▸ Exercise directions
In the listing below, find the line containing "A GENERAL P006 0CT 2008" and the line containing "広島市公式SNS情報発信中", then copy exactly everything from the first through the second, except the pictures.

▸ Material supplied

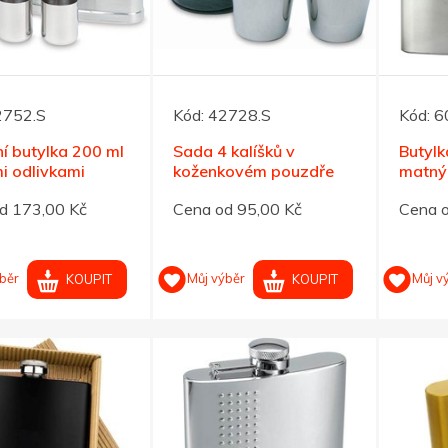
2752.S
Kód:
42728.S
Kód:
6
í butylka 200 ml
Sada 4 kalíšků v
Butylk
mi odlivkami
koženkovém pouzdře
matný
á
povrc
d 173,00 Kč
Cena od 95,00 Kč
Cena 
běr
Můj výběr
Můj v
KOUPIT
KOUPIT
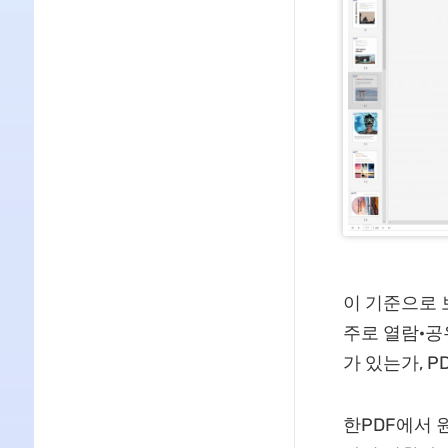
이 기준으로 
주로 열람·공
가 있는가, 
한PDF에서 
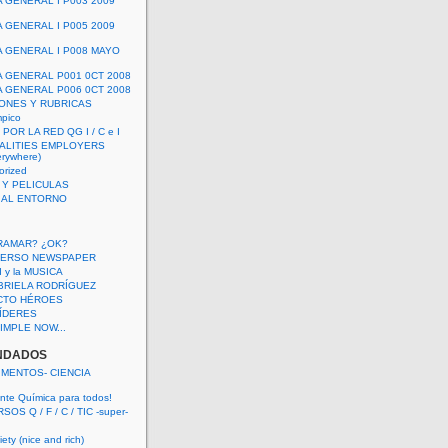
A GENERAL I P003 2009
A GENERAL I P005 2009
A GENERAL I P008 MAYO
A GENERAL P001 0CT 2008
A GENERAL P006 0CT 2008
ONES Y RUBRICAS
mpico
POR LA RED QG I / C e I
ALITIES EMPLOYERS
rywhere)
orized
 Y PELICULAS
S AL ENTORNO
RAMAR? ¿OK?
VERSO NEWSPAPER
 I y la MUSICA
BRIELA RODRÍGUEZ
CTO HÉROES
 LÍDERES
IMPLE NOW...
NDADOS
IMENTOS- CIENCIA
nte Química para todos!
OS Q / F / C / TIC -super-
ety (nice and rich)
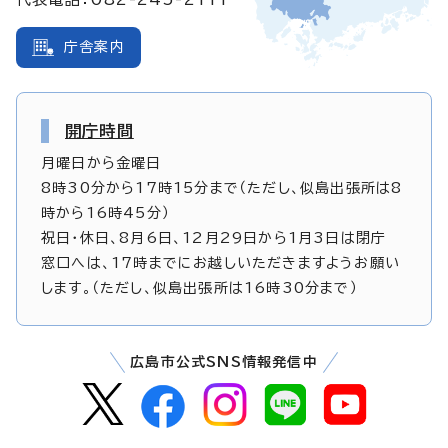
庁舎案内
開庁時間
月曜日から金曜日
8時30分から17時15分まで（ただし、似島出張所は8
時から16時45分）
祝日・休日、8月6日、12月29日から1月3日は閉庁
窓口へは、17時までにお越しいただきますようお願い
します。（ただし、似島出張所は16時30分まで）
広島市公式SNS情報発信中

---

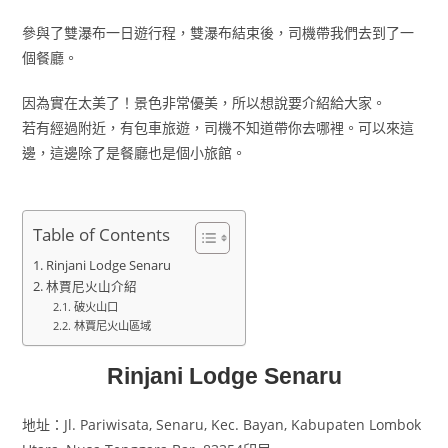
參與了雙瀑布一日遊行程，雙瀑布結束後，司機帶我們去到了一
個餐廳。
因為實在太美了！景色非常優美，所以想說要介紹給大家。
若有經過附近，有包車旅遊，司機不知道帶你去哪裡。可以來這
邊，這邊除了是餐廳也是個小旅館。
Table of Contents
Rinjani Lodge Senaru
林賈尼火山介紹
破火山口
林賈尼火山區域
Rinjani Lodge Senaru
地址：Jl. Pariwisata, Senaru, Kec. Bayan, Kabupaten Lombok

▸ Expected answer
A GENERAL P006 0CT 2008
ONES Y RUBRICAS
mpico
POR LA RED QG I / C e I
ALITIES EMPLOYERS
rywhere)
orized
 Y PELICULAS
S AL ENTORNO
RAMAR? ¿OK?
VERSO NEWSPAPER
 I y la MUSICA
BRIELA RODRÍGUEZ
CTO HÉROES
 LÍDERES
IMPLE NOW...
NDADOS
IMENTOS- CIENCIA
nte Química para todos!
OS Q / F / C / TIC -super-
ety (nice and rich)
庁舎案内
開庁時間
月曜日から金曜日
8時30分から17時15分まで（ただし、似島出張所は8
時から16時45分）
祝日・休日、8月6日、12月29日から1月3日は閉庁
窓口へは、17時までにお越しいただきますようお願い
します。（ただし、似島出張所は16時30分まで）
広島市公式SNS情報発信中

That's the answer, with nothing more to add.